Scontro Teologico tra Papa Leone XIV e l’Amministrazione Trump sulle Guerre
Il recente scambio di battute tra il presidente statunitense Donald Trump e papa Leone XIV ha messo in evidenza un acceso dibattito teologico, con il pontefice che ha criticato l’intervento militare degli Stati Uniti in Iran. La risposta di Trump, talvolta poco ortodossa, ha incluso affermazioni sul presunto scarso impatto del papa sulle questioni di sicurezza pubblica. In particolare, il vicepresidente JD Vance ha dichiarato che il papa dovrebbe «prestare attenzione quando parla di questioni teologiche», richiamando la tradizione della «teoria della guerra giusta» che caratterizza il cattolicesimo, e la stessa posizione è stata ribadita da Michael Johnson, presidente della Camera dei Rappresentanti, alleato di Trump, il quale ha affermato: «C’è qualcosa che si chiama dottrina della guerra giusta», riporta Attuale.
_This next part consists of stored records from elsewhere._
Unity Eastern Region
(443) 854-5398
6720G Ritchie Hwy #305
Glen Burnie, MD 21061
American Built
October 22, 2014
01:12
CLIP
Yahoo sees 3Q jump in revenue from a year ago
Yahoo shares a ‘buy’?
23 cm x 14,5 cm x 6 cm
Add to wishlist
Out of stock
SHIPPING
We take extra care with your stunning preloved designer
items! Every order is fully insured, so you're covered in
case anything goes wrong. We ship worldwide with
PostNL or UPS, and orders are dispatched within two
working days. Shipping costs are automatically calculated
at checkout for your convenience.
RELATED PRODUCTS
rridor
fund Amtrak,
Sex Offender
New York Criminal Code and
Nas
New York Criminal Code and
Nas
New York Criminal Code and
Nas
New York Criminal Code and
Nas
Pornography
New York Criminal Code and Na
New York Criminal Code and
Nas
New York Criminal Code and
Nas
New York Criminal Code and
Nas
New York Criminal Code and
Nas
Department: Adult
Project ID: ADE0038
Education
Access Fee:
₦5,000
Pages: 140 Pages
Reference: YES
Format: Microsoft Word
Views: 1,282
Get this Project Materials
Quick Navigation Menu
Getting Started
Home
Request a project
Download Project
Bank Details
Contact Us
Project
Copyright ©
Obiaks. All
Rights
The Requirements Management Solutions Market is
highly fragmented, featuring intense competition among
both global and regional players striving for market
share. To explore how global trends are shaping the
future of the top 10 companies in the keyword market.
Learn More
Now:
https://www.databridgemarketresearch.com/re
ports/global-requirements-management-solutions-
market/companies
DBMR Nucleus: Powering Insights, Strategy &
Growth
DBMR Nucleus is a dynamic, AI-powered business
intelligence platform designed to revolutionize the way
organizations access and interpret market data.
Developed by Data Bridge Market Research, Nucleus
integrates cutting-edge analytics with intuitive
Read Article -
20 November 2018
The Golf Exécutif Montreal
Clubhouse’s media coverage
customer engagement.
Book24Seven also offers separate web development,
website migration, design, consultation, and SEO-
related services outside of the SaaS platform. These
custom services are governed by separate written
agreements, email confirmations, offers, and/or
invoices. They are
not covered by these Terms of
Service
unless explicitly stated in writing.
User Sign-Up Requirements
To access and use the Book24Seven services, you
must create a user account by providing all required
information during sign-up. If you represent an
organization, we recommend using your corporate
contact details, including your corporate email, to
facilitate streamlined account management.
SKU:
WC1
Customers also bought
Nel corso delle celebrazioni pasquali del mese scorso, papa Leone XIV aveva affermato che Dio «non ascolta la preghiera di chi fa la guerra», portando a interpretazioni come una dura critica all’amministrazione Trump. Questa posizione è stata ulteriormente ribadita nelle settimane seguenti, fino all’attuale escalation verbale.
La risposta di Vance e Johnson, entrambi politici di fede cristiana, ha cercato di contestare le parole del papa, sostenendo che l’insegnamento della Chiesa cattolica riconosce eccezioni in cui l’uso della forza giustificato dalla dottrina della guerra giusta è accettabile. Tuttavia, l’esistenza di questa dottrina, che ha radici antiche, è stata spesso fraintesa e utilizzata per legittimare anche conflitti di aggressione.
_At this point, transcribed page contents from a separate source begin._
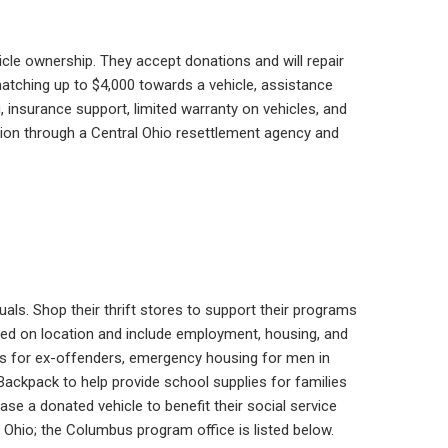
icle ownership. They accept donations and will repair
 matching up to $4,000 towards a vehicle, assistance
g, insurance support, limited warranty on vehicles, and
tion through a Central Ohio resettlement agency and
uals. Shop their thrift stores to support their programs
sed on location and include employment, housing, and
ms for ex-offenders, emergency housing for men in
ackpack to help provide school supplies for families
se a donated vehicle to benefit their social service
Ohio; the Columbus program office is listed below.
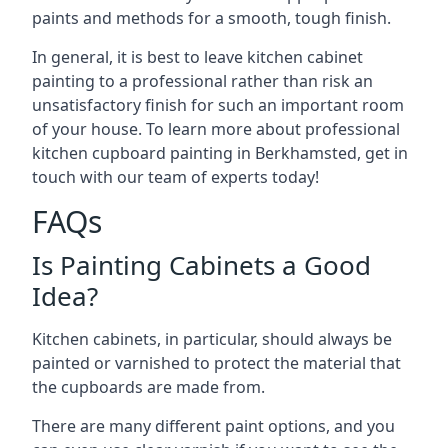
paints and methods for a smooth, tough finish.
In general, it is best to leave kitchen cabinet
painting to a professional rather than risk an
unsatisfactory finish for such an important room
of your house. To learn more about professional
kitchen cupboard painting in Berkhamsted, get in
touch with our team of experts today!
FAQs
Is Painting Cabinets a Good
Idea?
Kitchen cabinets, in particular, should always be
painted or varnished to protect the material that
the cupboards are made from.
There are many different paint options, and you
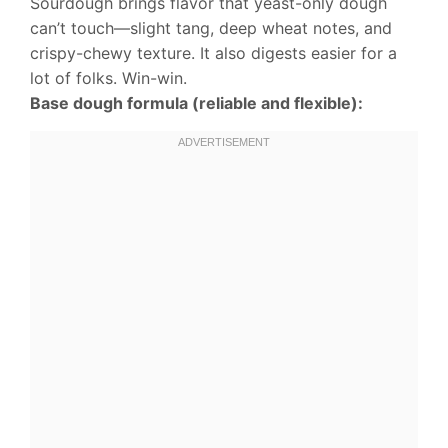
Sourdough brings flavor that yeast-only dough
can’t touch—slight tang, deep wheat notes, and
crispy-chewy texture. It also digests easier for a
lot of folks. Win-win.
Base dough formula (reliable and flexible):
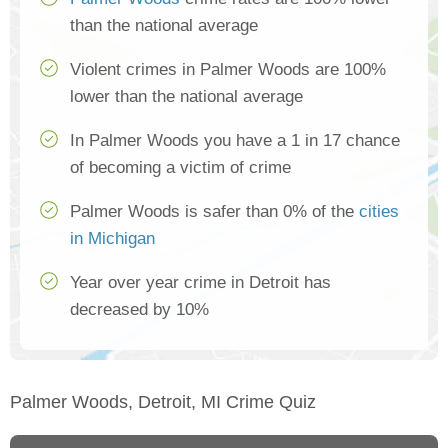
than the national average
Violent crimes in Palmer Woods are 100%
lower than the national average
In Palmer Woods you have a 1 in 17 chance
of becoming a victim of crime
Palmer Woods is safer than 0% of the
cities
in Michigan
Year over year crime in Detroit has
decreased by 10%
Palmer Woods, Detroit, MI Crime Quiz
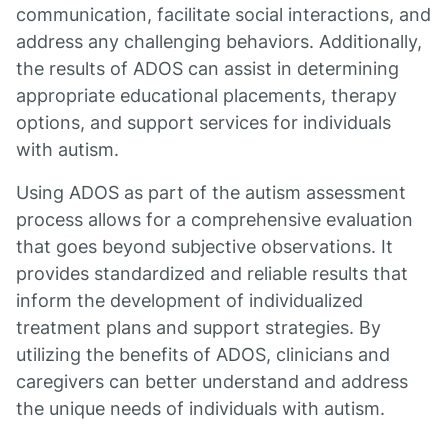
communication, facilitate social interactions, and
address any challenging behaviors. Additionally,
the results of ADOS can assist in determining
appropriate educational placements, therapy
options, and support services for individuals
with autism.
Using ADOS as part of the autism assessment
process allows for a comprehensive evaluation
that goes beyond subjective observations. It
provides standardized and reliable results that
inform the development of individualized
treatment plans and support strategies. By
utilizing the benefits of ADOS, clinicians and
caregivers can better understand and address
the unique needs of individuals with autism.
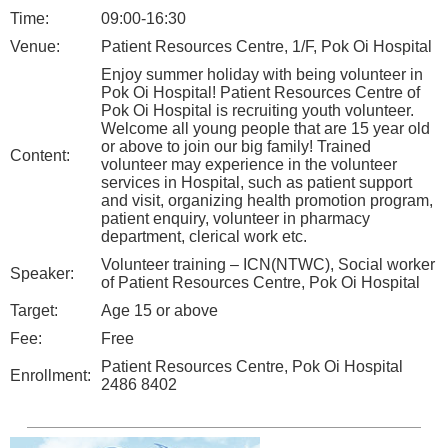
Time:
09:00-16:30
Venue:
Patient Resources Centre, 1/F, Pok Oi Hospital
Enjoy summer holiday with being volunteer in
Pok Oi Hospital! Patient Resources Centre of
Pok Oi Hospital is recruiting youth volunteer.
Welcome all young people that are 15 year old
or above to join our big family! Trained
Content:
volunteer may experience in the volunteer
services in Hospital, such as patient support
and visit, organizing health promotion program,
patient enquiry, volunteer in pharmacy
department, clerical work etc.
Volunteer training – ICN(NTWC), Social worker
Speaker:
of Patient Resources Centre, Pok Oi Hospital
Target:
Age 15 or above
Fee:
Free
Patient Resources Centre, Pok Oi Hospital
Enrollment:
2486 8402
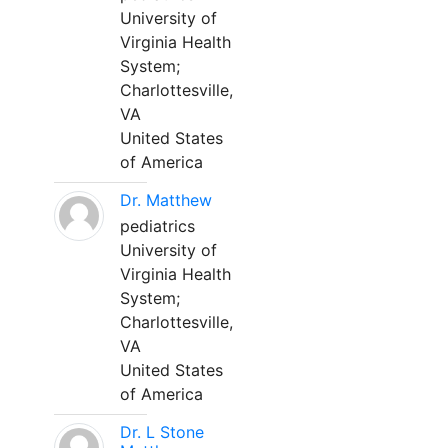
University of
Virginia Health
System;
Charlottesville,
VA
United States
of America
Dr. Matthew
pediatrics
University of
Virginia Health
System;
Charlottesville,
VA
United States
of America
Dr. L Stone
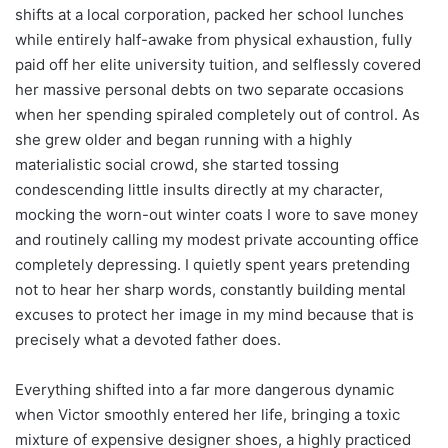
shifts at a local corporation, packed her school lunches
while entirely half-awake from physical exhaustion, fully
paid off her elite university tuition, and selflessly covered
her massive personal debts on two separate occasions
when her spending spiraled completely out of control. As
she grew older and began running with a highly
materialistic social crowd, she started tossing
condescending little insults directly at my character,
mocking the worn-out winter coats I wore to save money
and routinely calling my modest private accounting office
completely depressing. I quietly spent years pretending
not to hear her sharp words, constantly building mental
excuses to protect her image in my mind because that is
precisely what a devoted father does.
Everything shifted into a far more dangerous dynamic
when Victor smoothly entered her life, bringing a toxic
mixture of expensive designer shoes, a highly practiced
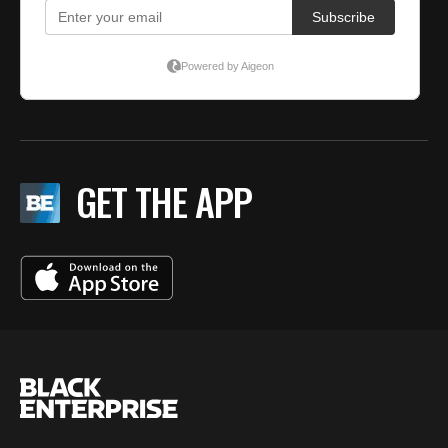
GET THE APP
Il Catechismo della Chiesa cattolica stabilisce che la guerra può essere considerata legittima solo se difensiva e in risposta a un pericolo certo e grave, avvertendo che non dovrebbe creare più danni di quelli che si propone di eliminare. Le giustificazioni presentate dall’amministrazione americana circa l’intervento in Iran, in risposta a minacce nucleari e per la protezione dei diritti umani, non sembrano soddisfare questi criteri di legittimità.
Anche la Conferenza Episcopale degli Stati Uniti ha riconosciuto il riferimento attento del papa alla teoria della guerra giusta, ribadendo che per essere giusta, una guerra deve rispondere a un attacco, supportando direttamente la posizione espressa dal Santo Padre.
Questa controversia teologica, apparentemente di poco conto, può avere significative ripercussioni politiche, considerando che i cattolici rappresentano circa 50 milioni di elettori negli Stati Uniti. Inoltre, alle elezioni del 2024, il 59% dei cattolici ha votato per Trump, il che rende un conflitto pubblico tra lui e il papa potenzialmente dannoso per il Partito Repubblicano, specialmente in vista delle elezioni di medio termine dell’autunno. Già prima di questo scontro, il sostegno per Trump tra i cattolici era sceso al di sotto del 50%, secondo recenti sondaggi.